Mr. Westhafer said a factor to consider is how to get more information without burdening the applicant. He used Spring Oak as an example, saying he didn’t realize there would be such a prominent view of the Devault Foods processing plant from Rees Road until the trees were taken down as part of the site preparation. He noted that aerial imagery for the Pickering Crossing development would have been helpful as well. He offered to talk to Mr. Wright and Mr. Comitta about creating standards for requiring this information.

The group discussed whether there should be different requirements depending on the complexity and/or nature of the application, for example, using a Google image overlay for some plans and a true model for others. Mr. Westhafer said the type of site section Mr. Mostoller displayed takes about two hours to prepare, which he believes is reasonable. Mr. Wright said he prepared for a presentation last week at West Bradford Township using Google aerial data and overlaying it on their site plan, which didn’t take a lot of time.
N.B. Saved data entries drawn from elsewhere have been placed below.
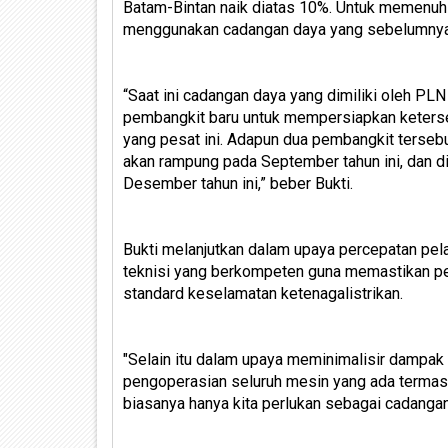
Batam-Bintan naik diatas 10%. Untuk memenuhi
menggunakan cadangan daya yang sebelumnya 
“Saat ini cadangan daya yang dimiliki oleh PL
pembangkit baru untuk mempersiapkan ketersed
yang pesat ini. Adapun dua pembangkit terseb
akan rampung pada September tahun ini, dan d
Desember tahun ini,” beber Bukti.
Bukti melanjutkan dalam upaya percepatan pe
teknisi yang berkompeten guna memastikan pe
standard keselamatan ketenagalistrikan.
"Selain itu dalam upaya meminimalisir dampa
pengoperasian seluruh mesin yang ada termas
biasanya hanya kita perlukan sebagai cadangan,"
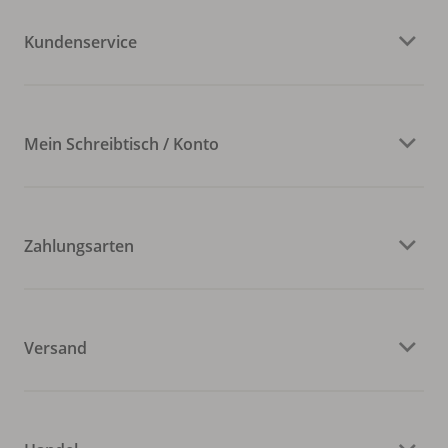
Kundenservice
Mein Schreibtisch / Konto
Zahlungsarten
Versand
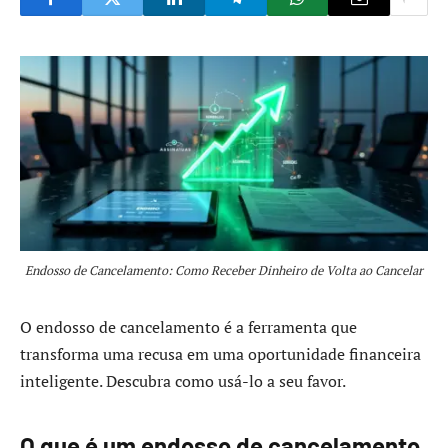
Endosso de Cancelamento: Como Receber Dinheiro de Volta ao Cancelar
O endosso de cancelamento é a ferramenta que
transforma uma recusa em uma oportunidade financeira
inteligente. Descubra como usá-lo a seu favor.
O que é um endosso de cancelamento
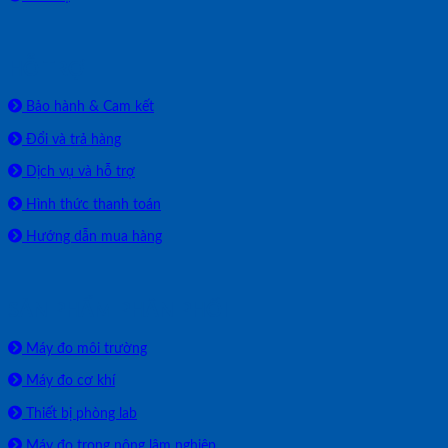
HỖ TRỢ
Bảo hành & Cam kết
Đổi và trả hàng
Dịch vụ và hỗ trợ
Hình thức thanh toán
Hướng dẫn mua hàng
SẢN PHẨM PHÂN PHỐI
Máy đo môi trường
Máy đo cơ khí
Thiết bị phòng lab
Máy đo trong nông lâm nghiệp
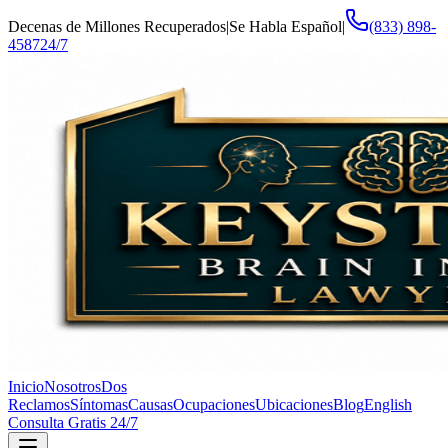
Decenas de Millones Recuperados
|
Se Habla Español
|
(833) 898-
4587
24/7
Inicio
Nosotros
Dos
Reclamos
Síntomas
Causas
Ocupaciones
Ubicaciones
Blog
English
Consulta Gratis 24/7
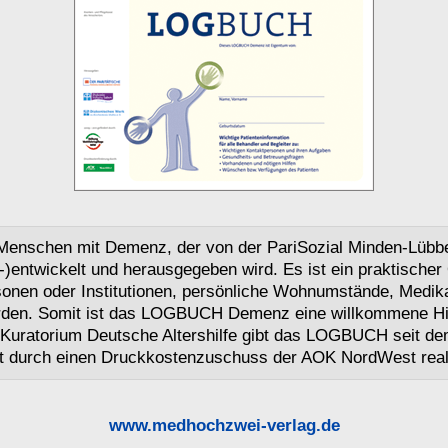
enschen mit Demenz, der von der PariSozial Minden-Lübbec
)entwickelt und herausgegeben wird. Es ist ein praktischer 
onen oder Institutionen, persönliche Wohnumstände, Medika
erden. Somit ist das LOGBUCH Demenz eine willkommene Hilfe
s Kuratorium Deutsche Altershilfe gibt das LOGBUCH seit d
t durch einen Druckkostenzuschuss der AOK NordWest reali
www.medhochzwei-verlag.de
Mr. Allen suggested they not distinguish between types of applications or plans, but to have the Supervisors waive the requirements at their discretion. Mr. Churchill said the determination would have to be done during the sketch plan phase. Members agreed this further emphasizes how the submission of a sketch plan, which is an optional step in the planning process, can be beneficial to the applicant in terms of cost, time, and the aesthetics of the final project.

Mr. Westhafer asked if the Township does a completeness review when plans are submitted, and Mrs. Csete said yes.
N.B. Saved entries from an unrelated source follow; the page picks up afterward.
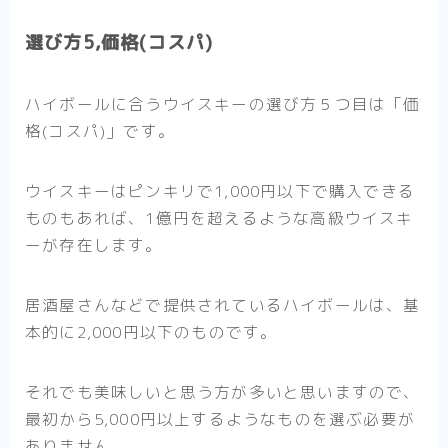
選び方5,価格(コスパ)
ハイボールに合うウイスキーの選び方５つ目は
「価
格(コスパ)」
です。
ウイスキーはピンキリで1,000円以下で購入できる
ものもあれば、1億円を超えるような高級ウイスキ
ーが存在します。
居酒屋さんなどで提供されているハイボールは、基
本的に2,000円以下のものです。
それでも美味しいと思う方が多いと思いますので、
最初から5,000円以上するようなものを選ぶ必要が
ありません。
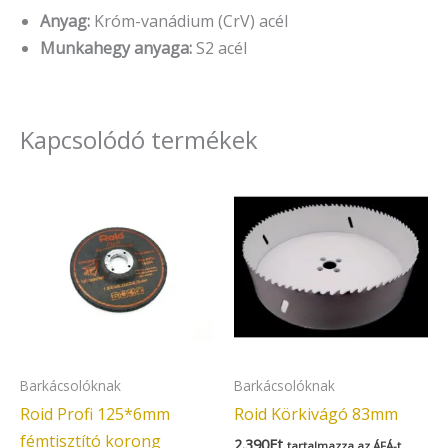
Anyag:
Króm-vanádium (CrV) acél
Munkahegy anyaga:
S2 acél
Kapcsolódó termékek
Barkácsolóknak
Barkácsolóknak
Roid Profi 125*6mm
Roid Körkivágó 83mm
fémtisztító korong
2.390
Ft
tartalmazza az ÁFÁ-t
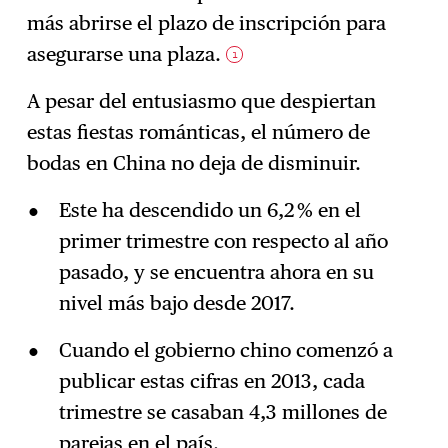
más abrirse el plazo de inscripción para
asegurarse una plaza.
1
A pesar del entusiasmo que despiertan
estas fiestas románticas, el número de
bodas en China no deja de disminuir.
Este ha descendido un 6,2 % en el
primer trimestre con respecto al año
pasado, y se encuentra ahora en su
nivel más bajo desde 2017.
Cuando el gobierno chino comenzó a
publicar estas cifras en 2013, cada
trimestre se casaban 4,3 millones de
parejas en el país.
Electronic submissions were discussed, and it was generally agreed that at least one disk should be required for the Township records. For general distribution, recipients could continue to opt for paper or digital plans as long as each individual was consistent with which format was preferred, perhaps updating their preferences annually.

There was discussion on requiring applicants to provide a 3-D rendering. Mr. Comitta said his office uses Google Earth Pro at a software cost of approximately $400.00, with an additional $520.00 software license to prepare Google 3D sketch-up modelling that provides distance and scale. He suggested that the Township could specify a particular standard “or equal” that wouldn’t be too difficult for the applicant to provide in terms of cost or time.
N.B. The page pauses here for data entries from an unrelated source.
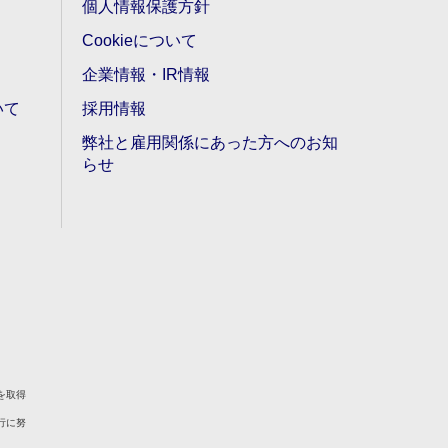
個人情報保護方針
Cookieについて
企業情報・IR情報
いて
採用情報
弊社と雇用関係にあった方へのお知
らせ
を取得
行に努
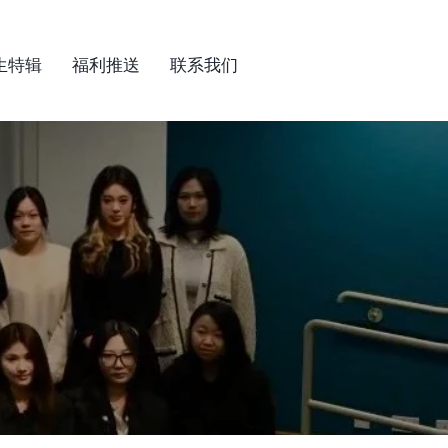
生特辑
福利推送
联系我们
Mr. Churchill said representative cross sections should be provided when slope changes are involved, to which Mr. von Hoyer agreed.

General Discussion

Mrs. Leland asked why the dilemma with Devault Village at Spring Oak wasn’t detected sooner as to their need to seek a variance for the retaining walls as shown in the original preliminary plan. Mr. Wright explained that it was due to a question of interpretation of the zoning ordinance that wasn’t identified earlier in the review process. Structures in very steep slopes are permitted if they are accessory to a primary use by conditional use, but the question became whether the retaining wall could be defined as an accessory use to the back yards of the homes. The Board’s interpretation was that they could not be defined as such. Mr. Wright said the need for a variance was noted in his review letter dated 2/7/14 for the conditional use application (Note #5), which wasn’t prepared until the preliminary plan was submitted. Prior to that time, neither side recognized the issue as a point to address. Mr. Wright said the Solicitor agreed with his assessment that the applicant would have to obtain a variance rather than a conditional use approval, and as such the Supervisors had no authority to grant any leeway. Mrs. Leland suggested this be an action item moving forward, that they pay closer attention to the shaded areas depicting steep and very steep slopes on concept and sketch plans.

The summer meeting schedule was discussed, with the possibility of moving the July 8th meeting to July 22nd. Mrs. Csete was asked to inform the Planning Commission if any new matters come in other than the expected revised plans for the Marriott (General Warren Village).


Mr. Westhafer adjourned the meeting at 9:00 p.m. The Planning Commission’s next scheduled meeting is July 8, 2014 (tentatively) at the Great Valley Middle School, Room 154.